Wasiat Batari Hyang kepada Darmasiksa dalam Kropak 632 yang kemudian disebut "Amanat Galunggung" bukan cuma pesan keluarga kepada Rakeyan Darmasiksa, namun juga merupakan konstitusi moral negara tentang kedaulatan, patriotisme, identitas, dan etika sosial :


1. Menjaga identitas dan kehormatan Kabuyutan (kedaulatan),

2. Menghormati leluhur sebagai sumber eksistensi (loyalitas),

3. Etika kepemimpinan yang berasaskan darma (integritas),

4. Melarang perebutan kekuasaan/kudeta (stabilitas), dan 

5. Kewajiban menjaga persatuan (solidaritas).


Perlu diketahui Batari Hyang bukanlah Batara Galunggung pertama dan terakhir. Para Batara Galunggung, setidaknya sejak abad ke-8, disebut-sebut sebagai tokoh yang meresmikan (nu ngabiseka) para raja yang berkuasa di kerajaan Galuh. Dalam "Carita Parahyangan" ditulis pada sekitar abad ke-8  Batara Semplak Waja Galunggung meresmikan Rahyang Mandiminyak putra Raja Wretikandayun sebagai raja Galuh yang baru.
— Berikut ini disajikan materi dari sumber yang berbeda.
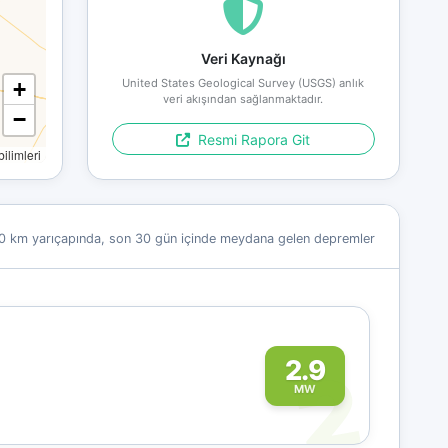
Veri Kaynağı
United States Geological Survey (USGS) anlık
+
veri akışından sağlanmaktadır.
−
Resmi Rapora Git
limleri
0 km yarıçapında, son 30 gün içinde meydana gelen depremler
2
2.9
MW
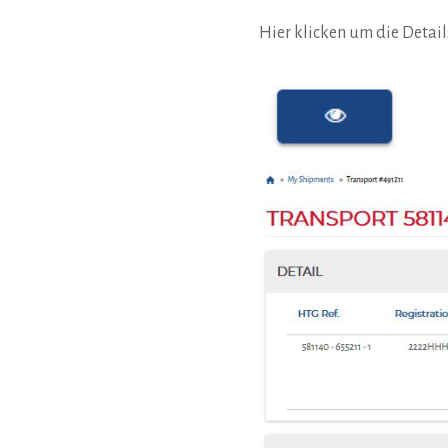
Hier klicken um die Detail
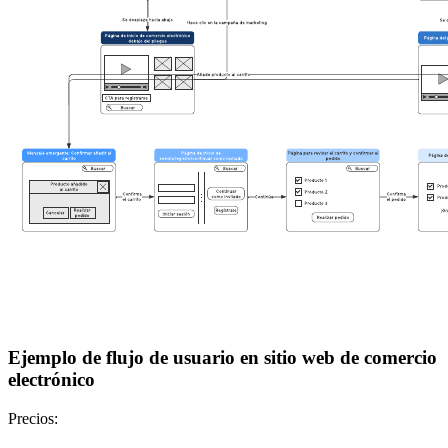
Ejemplo de flujo de usuario en sitio web de comercio
electrónico
Precios:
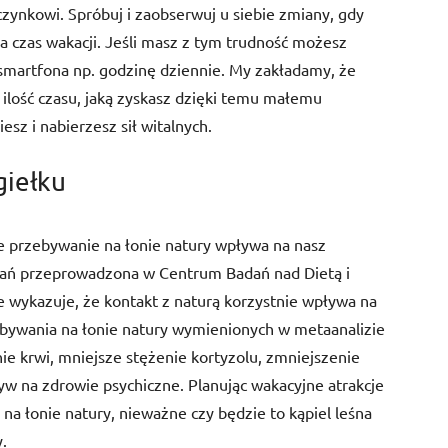
zynkowi. Spróbuj i zaobserwuj u siebie zmiany, gdy
 czas wakacji. Jeśli masz z tym trudność możesz
e smartfona np. godzinę dziennie. My zakładamy, że
ilość czasu, jaką zyskasz dzięki temu małemu
esz i nabierzesz sił witalnych.
giełku
że przebywanie na łonie natury wpływa na nasz
ań przeprowadzona w Centrum Badań nad Dietą i
 wykazuje, że kontakt z naturą korzystnie wpływa na
rzebywania na łonie natury wymienionych w metaanalizie
enie krwi, mniejsze stężenie kortyzolu, zmniejszenie
w na zdrowie psychiczne. Planując wakacyjne atrakcje
a łonie natury, nieważne czy będzie to kąpiel leśna
y.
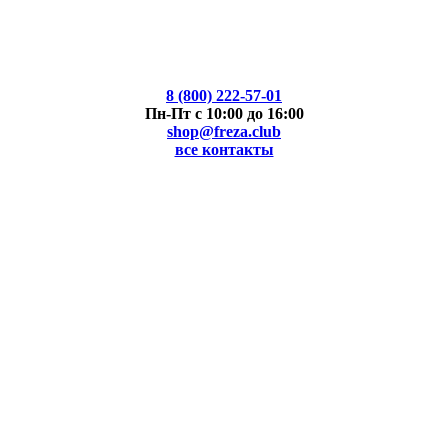
8 (800) 222-57-01
Пн-Пт с 10:00 до 16:00
shop@freza.club
все контакты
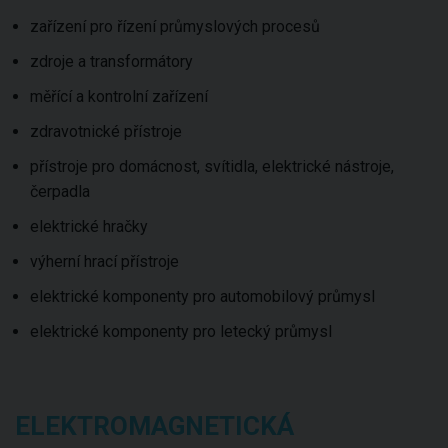
zařízení pro řízení průmyslových procesů
zdroje a transformátory
měřící a kontrolní zařízení
zdravotnické přístroje
přístroje pro domácnost, svítidla, elektrické nástroje,
čerpadla
elektrické hračky
výherní hrací přístroje
elektrické komponenty pro automobilový průmysl
elektrické komponenty pro letecký průmysl
ELEKTROMAGNETICKÁ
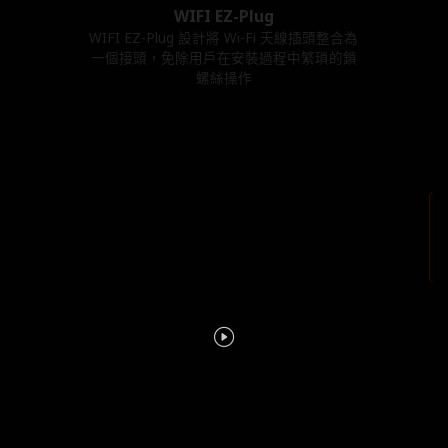
WIFI EZ-Plug
WIFI EZ-Plug 設計將 Wi-Fi 天線插頭整合為
一個接頭，免除用戶在安裝過程中繁瑣的鎖
螺絲操作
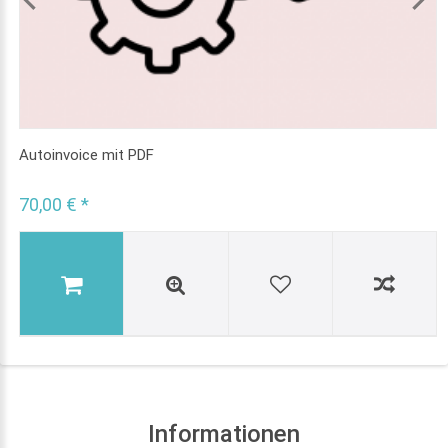
Autoinvoice mit PDF
70,00 € *
Informationen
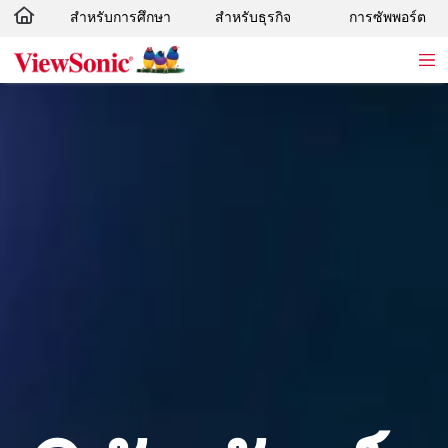
สำหรับการศึกษา
สำหรับธุรกิจ
การซัพพอร์ต
Skip to main content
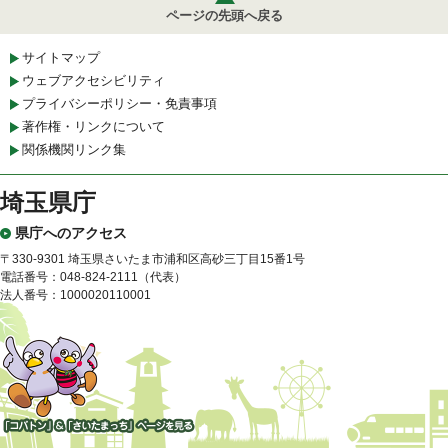
ページの先頭へ戻る
サイトマップ
ウェブアクセシビリティ
プライバシーポリシー・免責事項
著作権・リンクについて
関係機関リンク集
埼玉県庁
県庁へのアクセス
〒330-9301 埼玉県さいたま市浦和区高砂三丁目15番1号
電話番号：048-824-2111（代表）
法人番号：1000020110001
「コバトン」&「さいたまっ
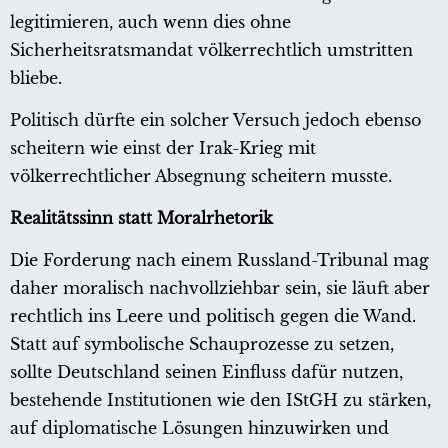
legitimieren, auch wenn dies ohne
Sicherheitsratsmandat völkerrechtlich umstritten
bliebe.
Politisch dürfte ein solcher Versuch jedoch ebenso
scheitern wie einst der Irak-Krieg mit
völkerrechtlicher Absegnung scheitern musste.
Realitätssinn statt Moralrhetorik
Die Forderung nach einem Russland-Tribunal mag
daher moralisch nachvollziehbar sein, sie läuft aber
rechtlich ins Leere und politisch gegen die Wand.
Statt auf symbolische Schauprozesse zu setzen,
sollte Deutschland seinen Einfluss dafür nutzen,
bestehende Institutionen wie den IStGH zu stärken,
auf diplomatische Lösungen hinzuwirken und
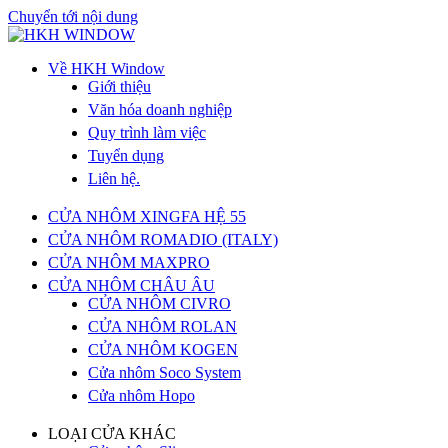
Chuyển tới nội dung
Về HKH Window
Giới thiệu
Văn hóa doanh nghiệp
Quy trình làm việc
Tuyển dụng
Liên hệ.
CỬA NHÔM XINGFA HỆ 55
CỬA NHÔM ROMADIO (ITALY)
CỬA NHÔM MAXPRO
CỬA NHÔM CHÂU ÂU
CỬA NHÔM CIVRO
CỬA NHÔM ROLAN
CỬA NHÔM KOGEN
Cửa nhôm Soco System
Cửa nhôm Hopo
LOẠI CỬA KHÁC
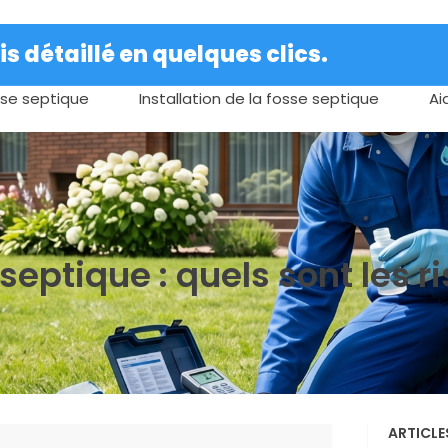
s détaillé en quelques clics.
se septique
Installation de la fosse septique
Ai
 septique : quels sont les 
ARTICLE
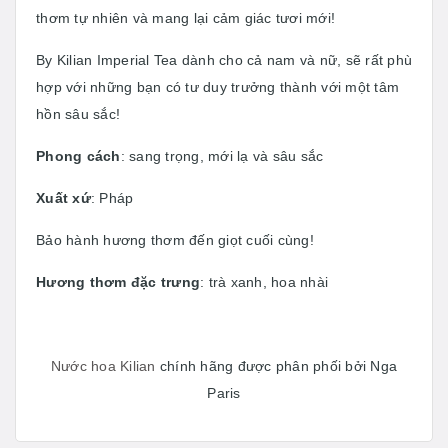
thơm tự nhiên và mang lại cảm giác tươi mới!
By Kilian Imperial Tea dành cho cả nam và nữ, sẽ rất phù
hợp với những bạn có tư duy trưởng thành với một tâm
hồn sâu sắc!
Phong cách
: sang trọng, mới lạ và sâu sắc
Xuất xứ
: Pháp
Bảo hành hương thơm đến giọt cuối cùng!
Hương thơm đặc trưng
: trà xanh, hoa nhài
Nước hoa Kilian
chính hãng được phân phối bởi Nga
Paris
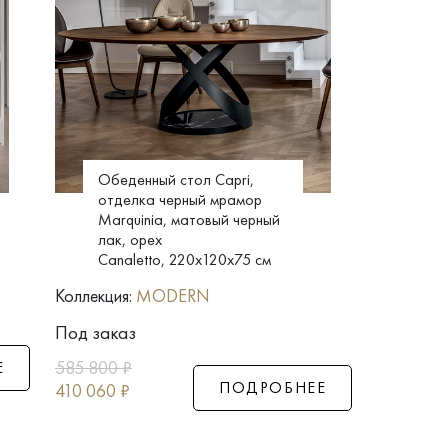
Обеденный стол Capri,
отделка черный мрамор
Marquinia, матовый черный
лак, орех
Canaletto, 220x120x75 см
Коллекция:
MODERN
Под заказ
585 800
₽
Е
ПОДРОБНЕЕ
410 060
₽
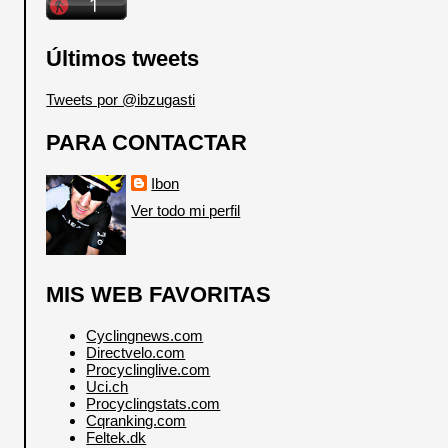
Últimos tweets
Tweets por @ibzugasti
PARA CONTACTAR
Ibon
Ver todo mi perfil
MIS WEB FAVORITAS
Cyclingnews.com
Directvelo.com
Procyclinglive.com
Uci.ch
Procyclingstats.com
Cqranking.com
Feltek.dk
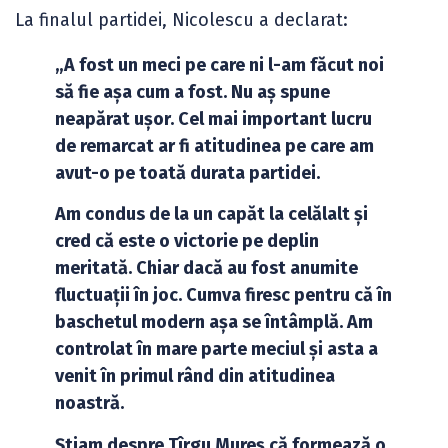
La finalul partidei, Nicolescu a declarat:
„A fost un meci pe care ni l-am făcut noi
să fie așa cum a fost. Nu aș spune
neapărat ușor. Cel mai important lucru
de remarcat ar fi atitudinea pe care am
avut-o pe toată durata partidei.
Am condus de la un capăt la celălalt și
cred că este o victorie pe deplin
meritată. Chiar dacă au fost anumite
fluctuații în joc. Cumva firesc pentru că în
baschetul modern așa se întâmplă. Am
controlat în mare parte meciul și asta a
venit în primul rând din atitudinea
noastră.
Știam despre Tîrgu Mureș că formează o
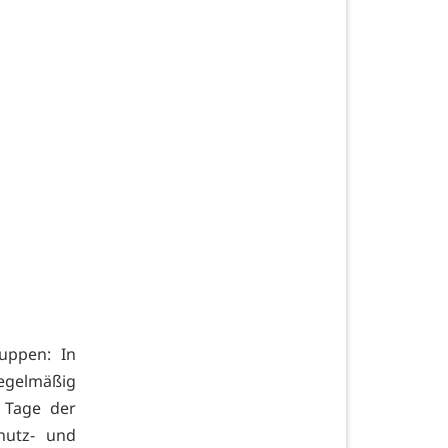
uppen: In
regelmäßig
. Tage der
hutz- und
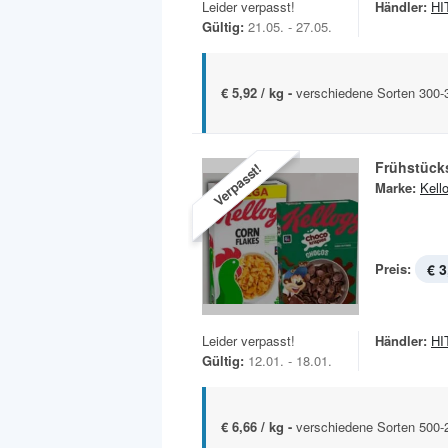
Leider verpasst!
Händler:
HIT
Gültig:
21.05. - 27.05.
€ 5,92 / kg -
verschiedene Sorten 300
Frühstück
Verpasst!
Marke:
Kell
Preis:
€ 3
Leider verpasst!
Händler:
HIT
Gültig:
12.01. - 18.01.
€ 6,66 / kg -
verschiedene Sorten 500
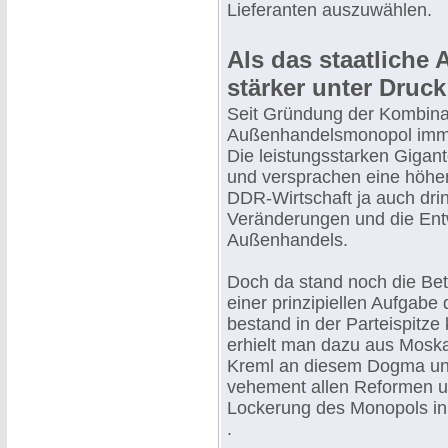
Lieferanten auszuwählen.
Als das staatlich
stärker unter Druck
Seit Gründung der Kombinate
Außenhandelsmonopol immer 
Die leistungsstarken Gigan
und versprachen eine höher 
DDR-Wirtschaft ja auch drin
Veränderungen und die Ent
Außenhandels.
Doch da stand noch die Be
einer prinzipiellen Aufgab
bestand in der Parteispitze
erhielt man dazu aus Moska
Kreml an diesem Dogma unwi
vehement allen Reformen u
Lockerung des Monopols in 
.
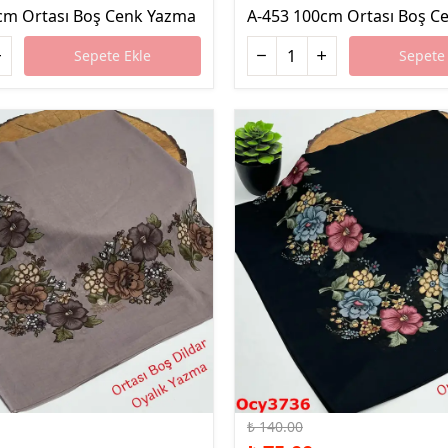
cm Ortası Boş Cenk Yazma
A-453 100cm Ortası Boş C
Sepete Ekle
Sepete 
%46 İndirim
₺ 140.00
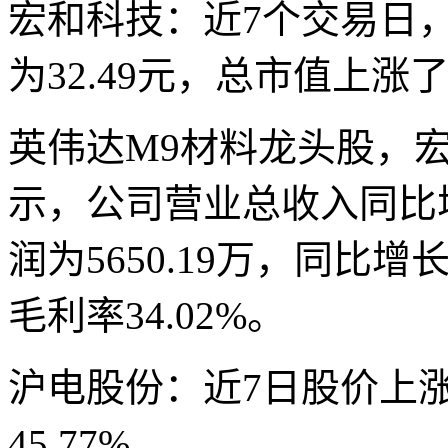
宏和科技：近7个交易日，
为32.49元，总市值上涨了
英伟达M9材料龙头股，宏
示，公司营业总收入同比增长
润为5650.19万，同比增长
毛利率34.02%。
沪电股份：近7日股价上涨8
45.77%。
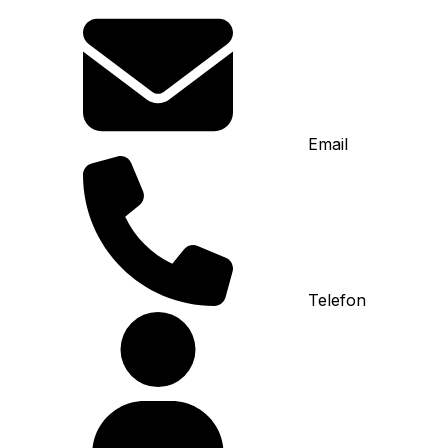
Email
Telefon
Kebataraan Galunggung meredup secara perlahan dan berakhir kemungkinan karena beberapa sebab, diantaranya runtuhnya kerajaan Sunda-Galuh pada abad ke-16 yang selama ratusan tahun telah memposisikan Kebataraan Galunggung sebagai wilayah sakral, masuknya Islam yang secara substansi ideologi dan moral sangat klop dengan ajaran Sunda, dan  perubahan politik terutama pada era kolonial yang mengubah status daerah otonom Galunggung menjadi unit administratif biasa dibawah Kabupaten Sukapura dengan Bupati (raja) yang ditunjuk oleh pemerintah kolonial.


Pada abad ke-16, bersamaan dengan runtuhnya kerajaan Sunda Galuh dan meredupnya Kebataraan di Galunggung, sekelompok Resi melakukan upaya kodifikasi besar-besaran terhadap seluruh kearifan lokal Sunda. Hal ini diketahui melalui temuan naskah kuno lain, yaitu Kropak 630 berangka tahun 1518, berjudul "Siksakanda Ng Karesian" yang berarti "Kitab Ajaran Para Resi" atau secara harfiah berarti "Buku Tentang Hidup Bijaksana".


Isi Siksakanda Ng Karesian menyinggung banyak aspek kehidupan yang intinya  menuju pada keharmonisan. Pokok-pokoknya sebagai berikut :


1. Tentang segala hal, bertanyalah hanya pada ahlinya,

2. Membangun integritas pribadi dimulai dari menjaga keinginan dan ucapan, agar tidak membawa bencana bagi diri sendiri dan orang lain, 

3. Konsep pembagian kekuasaan : Ratu (politik) patuh pada Resi (ilmu, hukum, moral), dan Resi patuh kepada Rama (pemangku adat, pemelihara akar budaya), dan

4. Bekerja secara profesional, sekecil apapun pekerjaannya, akan membawa kebaikan.


Inti pesan ajaran Siksakanda Ng Karesian adalah "belajarlah dari ahlinya, kendalikan dirimu, dan hiduplah sesuai kapasitasmu untuk menjaga harmoni dunia".


"Dari Darmasiksa ke Siksakanda" menunjukan bahwa peradaban Sunda memiliki kontinuitas intelektual yang panjang, dan bangsa Sunda telah memiliki sistem literasi dan etika yang mapan sejak ratusan tahun lalu. 


Amanat Galunggung dan Siksakanda Ng Karesian  adalah dwitunggal pusaka intelektual yang menjadi jangkar etik dan kompas sosiologis bagi peradaban Sunda, yang populer disebut ajaran Jati Sunda atau Sunda Wiwitan (Sunda asli) yang masih lestari hingga sekarang.


Makam keturunan Batara Galunggung
di Kp. Urug, Cikatomas, Kawalu, Tasikmalaya 









Ajaran Jati Sunda atau Sunda Wiwitan saat ini seperti sebuah kapal yang percaya diri di tengah badai, melambung dan menghempas mengendalikan ombak, layarnya terkembang menderu mengarungi lautan kearifan yang ganas...


____________


Penulis :

Hamdan A. Batarawangsa


Menyambut Hari Tatar Sunda 18 Mei 2026.